You are standing on a planet with a radius 10,000kilometers. It's mass is 10^26 kg. What is the planet's escape velocity from where your standing? Ignore rotation of the planet.

(1/2) m Vescape^2 = G m M/R

The term on the right is the potential energy change necessary to escape.
m is the object's mass (which cancels out)
M is the planet's mass
G is the universal gravity constant

Vescape = sqrt(2G*M/R)

Do the numbers

vescape=sqrt(2g*m/r)

To calculate the escape velocity of a planet, we can use the formula:

Escape Velocity = √(2 * Gravitational Constant * Mass of the Planet / Radius of the Planet)
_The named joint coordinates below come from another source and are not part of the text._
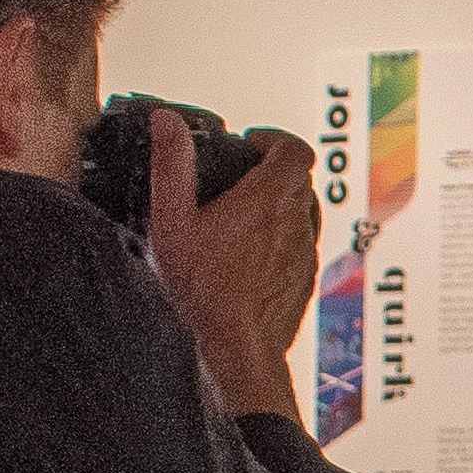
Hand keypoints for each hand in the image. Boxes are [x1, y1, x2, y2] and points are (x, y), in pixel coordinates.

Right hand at [145, 111, 320, 424]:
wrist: (237, 350)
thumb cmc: (205, 293)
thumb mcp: (173, 220)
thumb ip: (171, 165)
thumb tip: (168, 123)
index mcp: (268, 199)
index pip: (294, 149)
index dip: (275, 139)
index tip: (253, 143)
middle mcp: (296, 223)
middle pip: (300, 180)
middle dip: (273, 171)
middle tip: (242, 177)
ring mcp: (304, 254)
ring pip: (303, 215)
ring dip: (279, 207)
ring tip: (244, 216)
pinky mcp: (304, 282)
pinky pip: (300, 248)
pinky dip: (282, 241)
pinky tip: (251, 257)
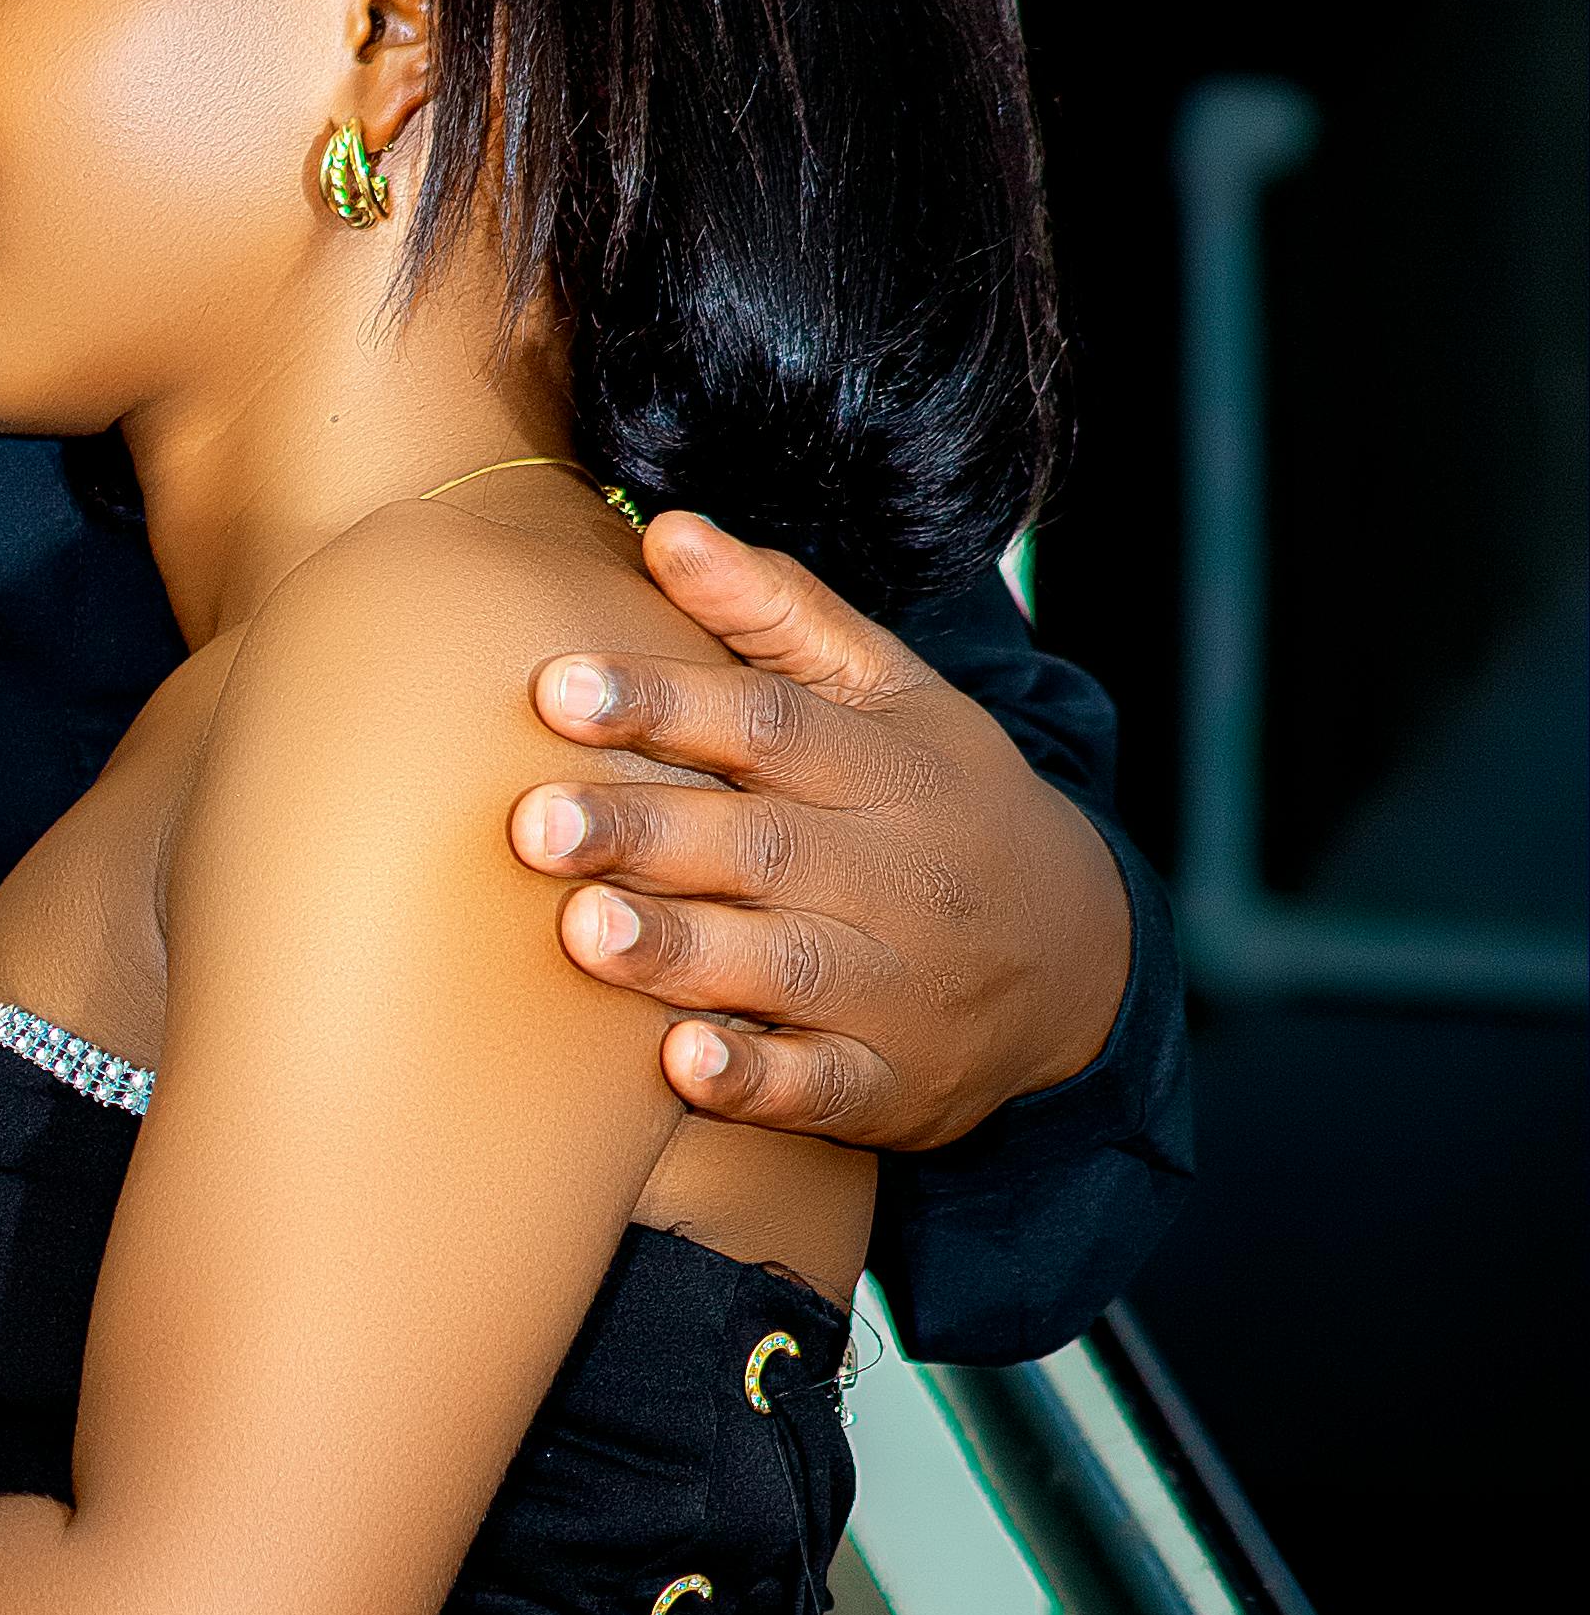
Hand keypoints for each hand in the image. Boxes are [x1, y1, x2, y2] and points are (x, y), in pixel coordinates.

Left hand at [507, 516, 1134, 1150]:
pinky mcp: (882, 1081)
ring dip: (678, 952)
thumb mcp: (897, 695)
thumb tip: (667, 528)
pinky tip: (684, 1064)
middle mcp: (882, 873)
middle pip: (755, 845)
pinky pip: (820, 1086)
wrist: (1082, 960)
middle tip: (534, 819)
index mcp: (877, 767)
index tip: (560, 686)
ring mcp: (885, 983)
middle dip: (644, 834)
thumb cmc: (945, 804)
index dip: (664, 702)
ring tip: (583, 929)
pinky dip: (757, 1081)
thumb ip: (780, 613)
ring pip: (777, 966)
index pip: (764, 722)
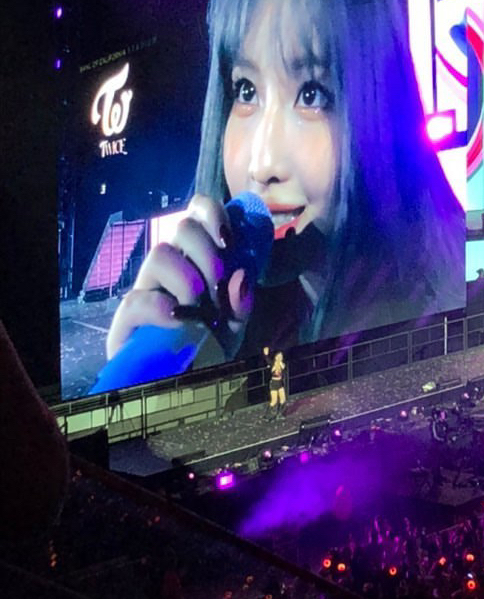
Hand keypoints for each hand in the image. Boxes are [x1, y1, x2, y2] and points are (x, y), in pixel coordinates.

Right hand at [106, 194, 253, 359]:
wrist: (183, 385)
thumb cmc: (209, 347)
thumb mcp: (236, 325)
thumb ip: (241, 303)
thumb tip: (241, 278)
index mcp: (194, 257)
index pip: (196, 213)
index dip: (212, 214)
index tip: (229, 239)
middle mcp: (169, 265)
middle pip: (182, 227)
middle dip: (208, 253)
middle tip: (218, 285)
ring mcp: (146, 288)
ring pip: (159, 254)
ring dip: (188, 279)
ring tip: (199, 310)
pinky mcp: (126, 319)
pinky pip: (137, 299)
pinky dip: (161, 307)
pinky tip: (178, 321)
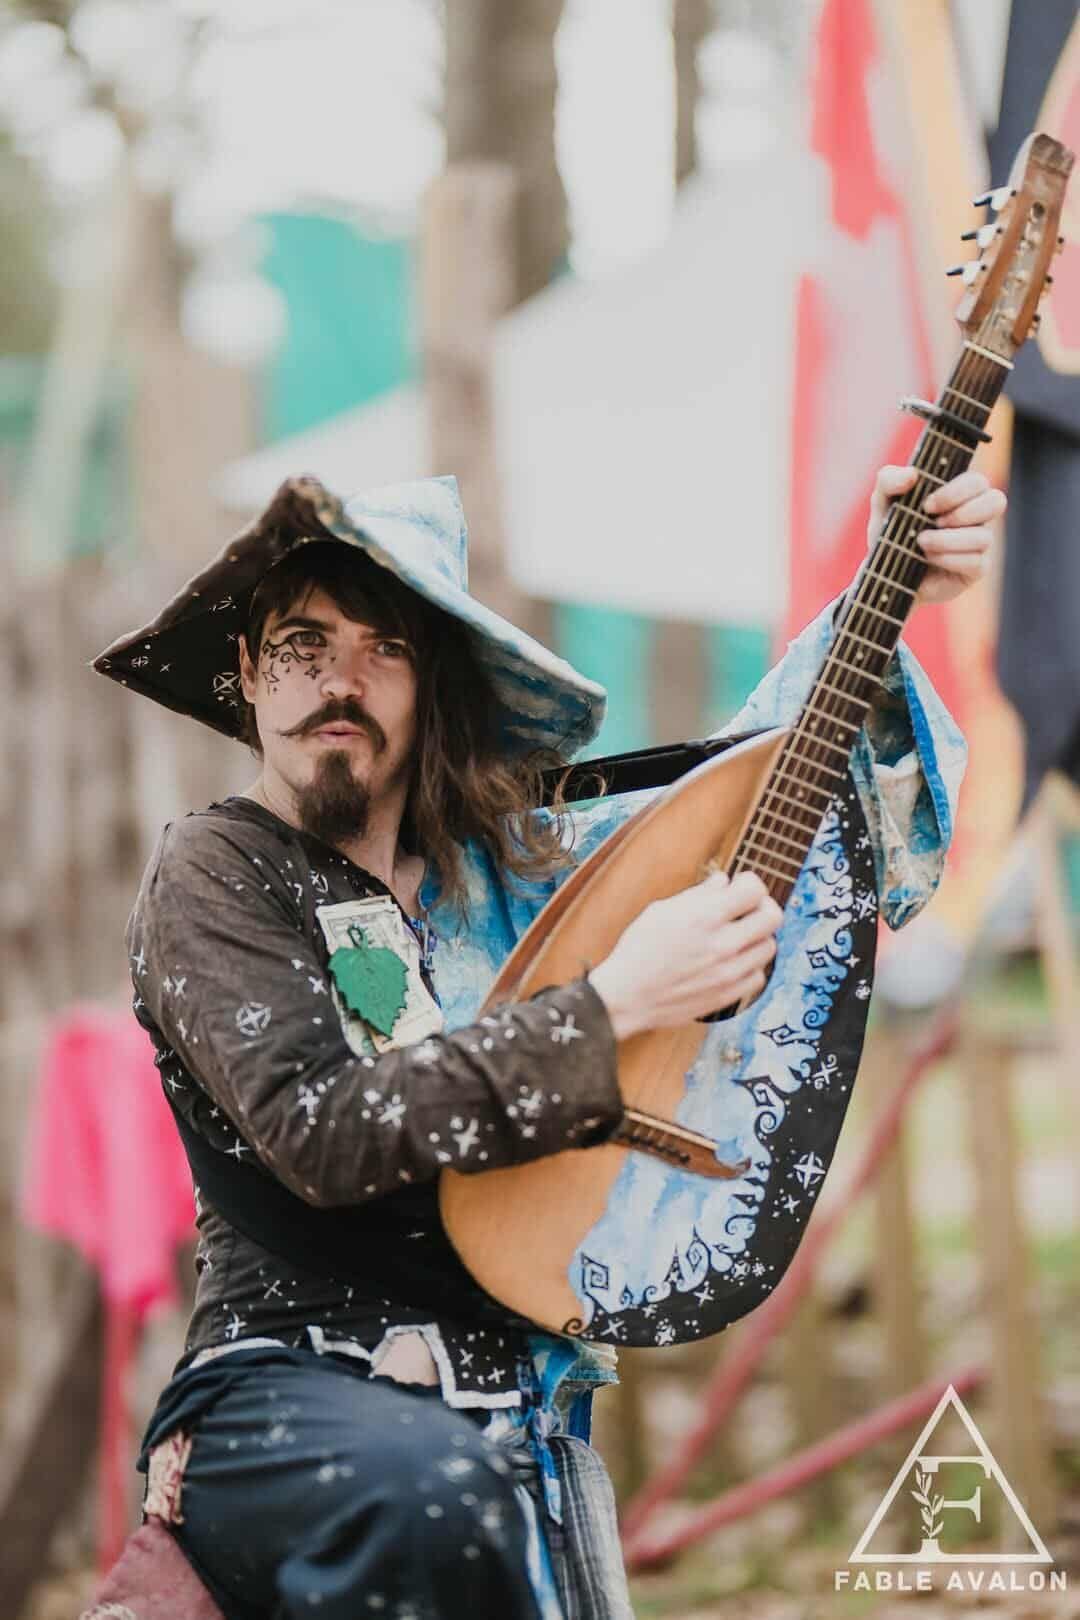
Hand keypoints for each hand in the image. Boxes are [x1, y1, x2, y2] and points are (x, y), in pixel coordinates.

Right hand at [588, 872, 782, 1040]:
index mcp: (705, 917)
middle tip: (749, 909)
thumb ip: (699, 895)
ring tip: (738, 936)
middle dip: (763, 907)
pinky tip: (733, 961)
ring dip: (757, 937)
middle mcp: (722, 944)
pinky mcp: (728, 994)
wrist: (628, 996)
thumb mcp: (662, 910)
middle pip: (773, 917)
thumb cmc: (639, 949)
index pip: (755, 889)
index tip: (741, 886)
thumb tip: (724, 882)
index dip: (750, 882)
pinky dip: (750, 965)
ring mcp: (728, 972)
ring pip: (769, 947)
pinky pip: (758, 976)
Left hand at [868, 465, 1005, 605]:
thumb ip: (889, 479)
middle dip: (962, 512)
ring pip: (984, 536)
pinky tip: (928, 558)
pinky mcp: (975, 570)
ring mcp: (978, 544)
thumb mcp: (883, 502)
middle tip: (933, 521)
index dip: (956, 491)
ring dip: (949, 539)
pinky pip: (977, 562)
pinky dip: (949, 558)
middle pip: (996, 501)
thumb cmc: (890, 531)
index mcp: (960, 494)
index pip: (977, 482)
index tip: (926, 505)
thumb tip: (912, 475)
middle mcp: (975, 517)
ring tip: (922, 542)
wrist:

First, let's calculate the escape velocity using the given values:

Radius of the planet (r) = 10,000 kilometers = 10,000,000 meters
Mass of the planet (m) = 10^26 kg
Gravitational Constant (G) = 6.67430 × 10^-11 m^3 kg^−1 s^−2

Substituting these values into the formula, we get:

Escape Velocity = √(2 * 6.67430 × 10^-11 m^3 kg^−1 s^−2 * 10^26 kg / 10,000,000 meters)

Simplifying further:

Escape Velocity = √(2 * 6.67430 × 10^-11 * 10^26 / 10,000,000)

Escape Velocity = √(2 * 6.67430 × 10^15)

Escape Velocity ≈ √(1.33486 × 10^16)

Escape Velocity ≈ 3.65 × 10^7 m/s

So, the escape velocity from the surface of this planet is approximately 3.65 × 10^7 meters per second.